CE QUE VOUS FEREZ:
[a] D'après l'extrait sur l'autonomie de la Corse, pourquoi aucune réponse n'a-t-elle été apportée le 14 juillet à la motion du 5 juillet ? Répondez en une à trois phrases.
[b] Recopiez le passage de l'extrait sur l'autonomie de la Corse qui commence par « S’exprimant en septembre » et se poursuit jusqu'à « à la française. ».

Vers l 'autonomie à la française

Beauvau suite et fin : vers l’autonomie à la française


S’exprimant en septembre dernier à la tribune de l’hémicycle de l’Assemblée de Corse, le Président de la République s’est dit favorable à l'inscription de la Corse dans la Constitution et ouvert à « une autonomie à la Corse dans la République ». Aujourd’hui, il se dessine l’instauration d’une autonomie à la française.



L’an passé, le 5 juillet, l’Assemblée de Corse a adopté la délibération Autonomia. Le texte a été voté à une large majorité (46 votes nationalistes pour, 16 votes de droite contre, 1 abstention nationaliste). Il y est demandé que soit soumis au Parlement un projet de révision constitutionnelle ouvrant sur une autonomie de La Corse à partir de l’inscription dans la Constitution, d’un Titre concernant l’île. La délibération a été adoptée « avant le 14 juillet » comme l’avait demandé, le 24 février, le ministre de l’Intérieur Gérald Darmanin, à la suite de la réunion du troisième Comité stratégique sur l’avenir institutionnel de la Corse ; réunion au cours de laquelle le Président de la République était venu en voisin pour saluer les participants et surtout préciser que s’il n’opposait « pas de tabous » ou de « solutions prédéterminées », il entendait ne pas renoncer aux « deux lignes rouges » (maintien de la Corse dans la République, refus de créer deux catégories de citoyens) qu’il avait tracées au début du processus Beauvau. Le 14 juillet, le Président de la République ne s’étant ni adressé directement aux Françaises et aux Français (allocution), ni à des journalistes (conférence de presse ou interview), aucune réponse n’a été apportée à la motion du 5 juillet.
Le 28 septembre, à l’occasion de sa venue en Corse, s’exprimant à la tribune de l’hémicycle de l’Assemblée de Corse, le Président de la République s’est dit favorable à l'inscription de la Corse dans la Constitution et ouvert à une évolution vers « une autonomie à la Corse dans la République ». En revanche, il n’a pas dit mot concernant la délibération du 5 juillet et, enjambant le vote majoritaire ayant permis l’adoption de celle-ci, il a fait part de son souhait que se dégage des groupes politiques de l’Assemblée de Corse, un « accord » avec le gouvernement permettant la rédaction d’un texte destiné à être soumis aux parlementaires avant l’été 2024. « Je souhaite donc que le travail avec le gouvernement puisse mener à un texte constitutionnel et organique ainsi soumis à votre accord d'ici six mois » a-t-il affirmé. Malgré que chef de l’État ait fait l’impasse sur la délibération du 5 juillet et le fait majoritaire, la majorité siméoniste a alors affiché son optimisme. « Nous, nous allons continuer notre combat dans la force, à travailler ardemment et faire la démonstration de l’intérêt de la délibération du 5 juillet […] Nous avons toujours dit que nous entrions dans une négociation politique. Le chef de l’Etat a fixé six mois, nous allons montrer ce qu’il manque peut-être dans sa déclaration» a commenté un des plus influents conseillers de Corse Fà Populu Inseme. Jean-Christophe Angelini (Partitu di a Nazione Corsa), intervenant au nom du groupe politique Avanzemu, n’a pas cassé l’ambiance : « Une autonomie sans pouvoir législatif, ça n'est pas une autonomie, c'est très clair. C'est d'ailleurs le sens de la délibération largement majoritaire du 5 juillet dernier.

CONTENU DES DONNÉES:

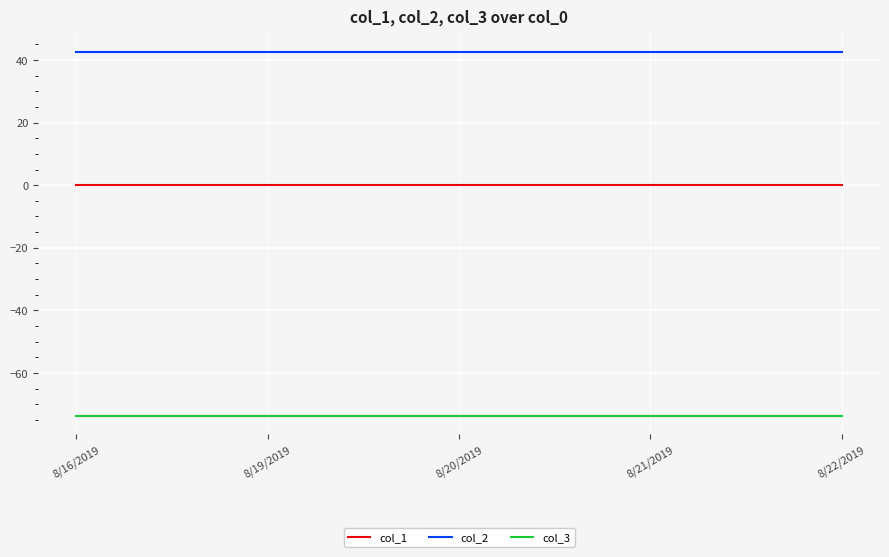

What is the smallest value displayed?

-73.7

CORRIGÉS DES TÂCHES:
[a] Aucune réponse n'a été apportée parce que, ce jour-là, le Président de la République ne s'est pas adressé directement aux Françaises et aux Français dans une allocution. Il ne s'est pas non plus adressé à des journalistes, que ce soit lors d'une conférence de presse ou d'une interview.

[b]
S’exprimant en septembre dernier à la tribune de l’hémicycle de l’Assemblée de Corse, le Président de la République s’est dit favorable à l'inscription de la Corse dans la Constitution et ouvert à « une autonomie à la Corse dans la République ». Aujourd’hui, il se dessine l’instauration d’une autonomie à la française.